The connection with food may not be that obvious, but in a world where food is shipped and air freighted thousands of miles, and here in the UK we think nothing of plentiful fresh food all year round, arguably we have also lost connection to where our food comes from, our part in the ecosystem, and the impact that has on our health.
Physical and mental health are intrinsically connected. If we are physically sick, we withdraw just as we do with depression, and when we are mentally distressed, this shows up in the body; panic attacks, aches and pain, gut trouble, fatigue. Our food is information for our minds as well as our bodies, we are 4 x more likely to reverse depression with a healthy diet.
The food and mood connection Nutrients from foods affect our brain chemistry, which in turn impacts our mood, memory, cognitive function and performance. The brain produces neurotransmitters, chemicals that guide our mood, including serotonin, which helps us relax, dopamine, which helps us feel focused, and GABA which has a calming influence.
Our food choices directly affect this neurotransmitter production because food provides the building blocks for these chemicals, and with the gut home to 70% of our immune system, food can be a source of inflammation to our whole body including our brain. Certain nutrients such as B vitamins, magnesium and zinc have been shown to be central to brain function, so if we don’t fuel properly, we can be prone to low mood, concentration, or anxiety.
Our brain is also connected to our gut in many ways most directly via the vagus nerve, constantly sensing our hunger or fullness levels via hormonal messages, the state of our immune system by surveying what we eat, and our gut bugs (the microbiome) influencing all of the bodily systems. Trials are beginning to show that live bacteria (prebiotics) can influence our mood, showing promise as a source of treatment for mental health conditions in the future.
How to eat our way to improved mental health No single food is the magic bullet, but incorporating variety from these food groups on a regular basis, have been shown to improve our mood, energy and focus:
1. Fish and Seafood Our grandparents intuitively knew that fish was good for the brain, and it's true. Omega 3 fats, particularly found in oily fish such as salmon, sardines, anchovies, and mackerel, stimulate the brain to grow and change. Seafood such as clams, mussels, scallops and oysters are also rich in zinc which help ensure efficient neurotransmitter messages from one brain cell to another, and also a key nutrient in a well-functioning immune system.
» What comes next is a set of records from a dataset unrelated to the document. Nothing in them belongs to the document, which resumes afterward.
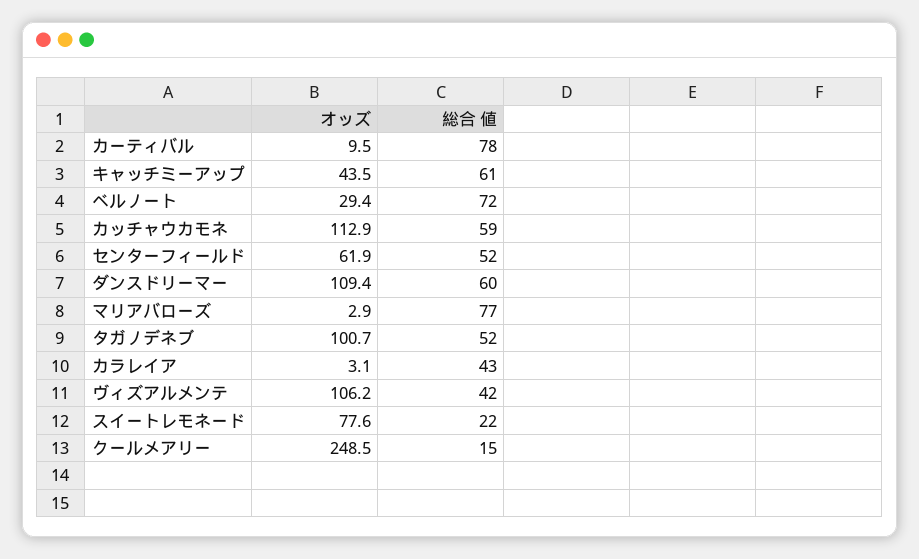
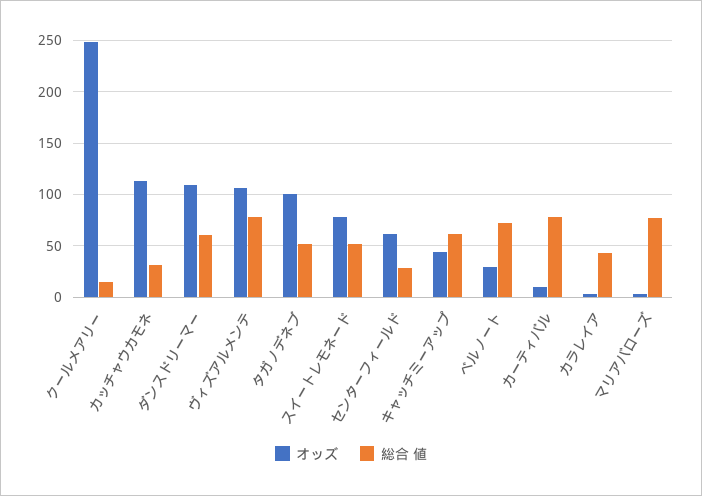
  {
    "オッズ": {
      "カーティバル": 9.5,
      "キャッチミーアップ": 43.5,
      "ベルノート": 29.4,
      "カッチャウカモネ": 112.9,
      "センターフィールド": 61.9,
      "ダンスドリーマー": 109.4,
      "マリアバローズ": 2.9,
      "タガノデネブ": 100.7,
      "カラレイア": 3.1,
      "ヴィズアルメンテ": 106.2,
      "スイートレモネード": 77.6,
      "クールメアリー": 248.5
    },
    "総合 値": {
      "カーティバル": 78,
      "キャッチミーアップ": 61,
      "ベルノート": 72,
-     "カッチャウカモネ": 59,
+     "カッチャウカモネ": 30,
-     "センターフィールド": 52,
+     "センターフィールド": 30,
      "ダンスドリーマー": 60,
      "マリアバローズ": 77,
      "タガノデネブ": 52,
      "カラレイア": 43,
-     "ヴィズアルメンテ": 42,
+     "ヴィズアルメンテ": 80,
-     "スイートレモネード": 22,
+     "スイートレモネード": 50,
      "クールメアリー": 15
    }
  }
2. Chickpeas Chickpeas are a great source of B6, needed to convert our food into energy, support the blood cells to carry oxygen to the brain, as well as make neurotransmitters. They contain the essential amino-acid tryptophan supporting the sleep hormone melatonin. Low B6 can result in trouble concentrating, nervousness, irritability and sadness.
3. Nuts and seeds Almonds, cashews and brazil nuts are a great source of magnesium, the ‘calming mineral’, with a deficiency shown to contribute to low mood. Flax, pumpkin and chia seeds sprinkled on oats or salads are also a great choice.
4. Dark green leafy vegetables Spinach, sprouts, asparagus, cabbage and kale are your ‘go to’ for folate, the natural form of folic acid you may have heard given to pregnant women to support brain and spinal cord development in babies. Well, it's just as beneficial for adult brains with low levels of folate linked to depression and low energy.
5. Fermented foods Foods such as kimchi, kombucha, miso, kefir and sauerkraut are not only in trend, but are chock full of probiotics (live bacteria) which support the friendly strains of bacteria in our gut. Increasing the diversity of our bacterial strains has such positive effects on our overall health, the brain is just one organ to benefit.
So, this world mental health day, can you check in with yourself to see how both your physical and mental health are doing? Is there an aspect of a healthy lifestyle you recognise as missing and keep putting off? One small change might just lead to another.